▶ [TEXT EXCERPT]:

==============================

On my Friday hike, I stepped through the vines and searched for snakes. As I looked down at the desiccated wings of a dead vulture on the ground, an owl flew over my head and landed in a branch close enough that I could get a good look at it. I watched a heron hunt fish from just feet away. The sound of monkeys drew me deeper into the forest, and I found a large family of them high in a spiny cedar tree. I watched them till my shoulders hurt, and I couldn’t stop smiling. Nearby, an entire plastic takeout container covered with dust and leaves stood in the shade of a tree, unable to decay like the leaves beneath it. Based on the volume of trash on dry land, surely a lot was in the water too.
The next morning, our family took a boat tour of the estuary. Our guide, Iban, grew up in a small town 10 minutes outside of Tamarindo, named Santa Rosa. Before grocery stores gave his family access to chicken, pork, and beef, his family ate wild game, including armadillo, crabs, and iguana, and he offered us interesting facts about nearly every animal. He showed us crocodiles among the dense roots, racoons hunting crabs. In a narrow channel, Iban pointed to a huge, round termite colony suspended in a tree. “I have eaten termites as a child,” he said. “Tastes like carrots, not chicken!” When we docked to hike a forest, he showed us epiphytic cactus that grew on coiled acacia trunks and monkeys snoozing overheard. “I can’t believe we saw an actual crocodile!” my daughter told me. Me either. The view from the water was an incredible complement to my experience on the trail.
While my daughter studied the scenery, quietly, Iban leaned in and told her, “I’m very impressed with you senorita, because you love a lot of nature things. A lot of the kids like her think about other things, like playing and games. But she likes nature things.” She looked proud. I certainly was.
As we left a narrow back channel, the view opened onto wide open water, and we saw a heron fishing and a soaring black hawk. Then our guide pointed to a white bird in the distance, perched in a tree. Everyone’s head pivoted that way. “I was gonna say white Ibis,” said Iban, “but it’s a bag, a plastic bag.” Someone had tied it to a tree branch and stuffed their plastic fishing line package and potato chips in it. The following morning, I fetched that bag and threw it away.

==============================

▶ [RECORDED DATA]:

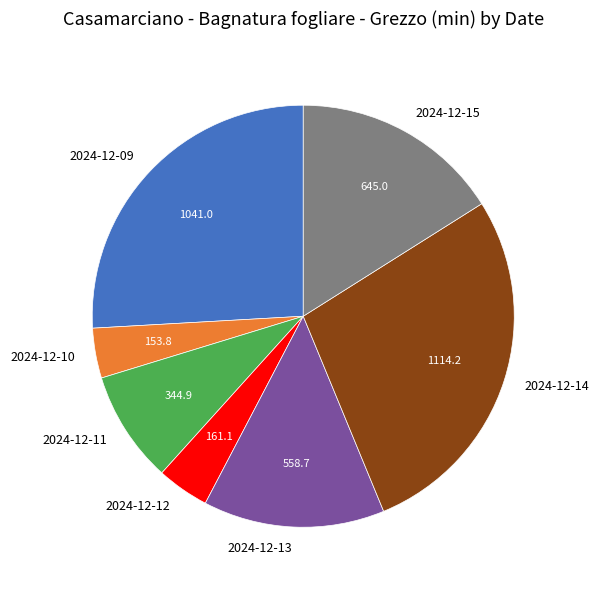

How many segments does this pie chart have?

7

==============================

▶ [WHAT TO DO]:
• a. In the estuary account, in what town did the guide Iban grow up?
• b. Repeat the stretch of the estuary account from "While my daughter" through "threw it away.".
The material is separate from the estuary account.

▶ [SOLUTIONS BY TASK]:
• a. Santa Rosa

• b.
While my daughter studied the scenery, quietly, Iban leaned in and told her, “I’m very impressed with you senorita, because you love a lot of nature things. A lot of the kids like her think about other things, like playing and games. But she likes nature things.” She looked proud. I certainly was.
As we left a narrow back channel, the view opened onto wide open water, and we saw a heron fishing and a soaring black hawk. Then our guide pointed to a white bird in the distance, perched in a tree. Everyone’s head pivoted that way. “I was gonna say white Ibis,” said Iban, “but it’s a bag, a plastic bag.” Someone had tied it to a tree branch and stuffed their plastic fishing line package and potato chips in it. The following morning, I fetched that bag and threw it away.